◆ Exercise passage

********

- Origin: Toronto, Ontario, Canada
- Genres: Alternative rock, post-punk
- Years active: 1980–2014
- Labels: Mannequin Records
- Past members: Mike Rullman Jean-Claude Chambers Alan Murrell Patrick Duffy Jonathan Davies Bruce PM
- Website: https://soundcloud.com/kinetic-ideals

= Kinetic Ideals =

Kinetic Ideals was a Canadian new wave band from Toronto, Ontario. They released one single and three EPs on the Mannequin record label, formed by Paul Abrahams, manager of the new romantic group Spoons (band).

Their first single, "Life In Shadow" / "Maze of Ways" was the second release on Burlington-based Mannequin, following on the Spoons debut. It had a rough and ready quality with a one-two punk beat that sounded a little retro even in 1980.

In 1981, they issued a five-track EP, Reason that established the sound they became known for, a moodier post-Joy Division groove that fit with other locals like Sheep Look Up and Breeding Ground. Brett Wickens was by now working for Peter Saville Associates in England, and designed an angular modernist cover in the mold of early New Order releases.

********

◆ Recorded information
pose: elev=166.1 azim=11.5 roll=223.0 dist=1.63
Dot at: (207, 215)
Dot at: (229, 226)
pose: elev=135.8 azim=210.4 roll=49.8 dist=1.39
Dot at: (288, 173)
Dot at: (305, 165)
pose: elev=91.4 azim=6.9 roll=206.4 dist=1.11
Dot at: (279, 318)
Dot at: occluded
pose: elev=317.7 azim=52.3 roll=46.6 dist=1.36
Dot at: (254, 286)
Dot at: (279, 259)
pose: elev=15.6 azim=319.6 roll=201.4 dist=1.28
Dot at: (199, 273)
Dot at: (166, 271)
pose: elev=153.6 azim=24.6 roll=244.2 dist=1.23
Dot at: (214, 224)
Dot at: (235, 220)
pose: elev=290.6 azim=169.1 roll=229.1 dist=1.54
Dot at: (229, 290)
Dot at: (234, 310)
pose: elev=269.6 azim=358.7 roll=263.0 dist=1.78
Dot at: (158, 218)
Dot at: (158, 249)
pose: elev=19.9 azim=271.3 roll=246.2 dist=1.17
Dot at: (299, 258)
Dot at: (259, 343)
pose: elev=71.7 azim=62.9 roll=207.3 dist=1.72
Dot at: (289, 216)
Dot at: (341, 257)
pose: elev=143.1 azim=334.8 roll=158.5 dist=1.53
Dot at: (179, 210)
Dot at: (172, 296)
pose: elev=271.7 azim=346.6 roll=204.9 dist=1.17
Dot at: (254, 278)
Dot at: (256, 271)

********

◆ Work to complete
a - Decide whether each statement below agrees with the Kinetic Ideals article, answering yes or no and quoting the words that settle it: (i) The band's first single was the first release on the Mannequin label. (ii) The EP Reason had five tracks. (iii) The Mannequin label was formed by the manager of Spoons.
b - Set down, word for word, everything in the Kinetic Ideals article from "- Origin: Toronto, Ontario, Canada" down to "group Spoons (band).".
c - Resume the Kinetic Ideals article after its last sentence and carry it further.

◆ Answers
a -
(i) No: "was the second release on Burlington-based Mannequin, following on the Spoons debut"
(ii) Yes: "In 1981, they issued a five-track EP, Reason"
(iii) Yes: "formed by Paul Abrahams, manager of the new romantic group Spoons (band)"

b -
- Origin: Toronto, Ontario, Canada
- Genres: Alternative rock, post-punk
- Years active: 1980–2014
- Labels: Mannequin Records
- Past members: Mike Rullman Jean-Claude Chambers Alan Murrell Patrick Duffy Jonathan Davies Bruce PM
- Website: https://soundcloud.com/kinetic-ideals

= Kinetic Ideals =

Kinetic Ideals was a Canadian new wave band from Toronto, Ontario. They released one single and three EPs on the Mannequin record label, formed by Paul Abrahams, manager of the new romantic group Spoons (band).

c -
This combination of compelling music, improved production and visual design garnered the band critical acclaim. Mike Rullman (vocals), Jean-Claude Chambers (guitars), Alan Murrell (bass), and Jon Davies (drums), found themselves opening for visiting bands including A Teardrop Explodes, The Stranglers and Gang of Four. The song "Animalistic" topped the dance-club charts in Toronto in 1981, and was a live favourite.

Kinetic Ideals toured Canada and the US before heading to London, England, for a series of showcase gigs. While there, Jon Davies was struck by an automobile just after sound-check for a gig at the 101 Club. He did not return to Canada with the band.

In 1982, "Angular Sky" / "Fade Away" was released as a 12" but the sprawling disjointed songs did little to build an audience. A session steel drum player replaced the keyboard parts played live by Bruce PM.

Jon Davies left the band for good to join Breeding Ground and was replaced by a drum machine.

Their final release was the EP A Personal View in 1983. Pressed on white vinyl, it included "Me And The Sky", "Together", and "In A Second", songs that were more contemplative and less angry than earlier exercises in tension. The band's use of the Oberheim DMX drum machine is distinctive.

This recording was produced by Brett Wickens and engineered by Greg Roberts at Grant Avenue Studios, home of Daniel Lanois and various Brian Eno recordings.

Patrick Duffy was recruited as a new drummer, but recordings of this lineup were not released until 2013. Kinetic Ideals disbanded in 1986 after the vocalist Mikal Rulman left the band. The others continued as First Man Over.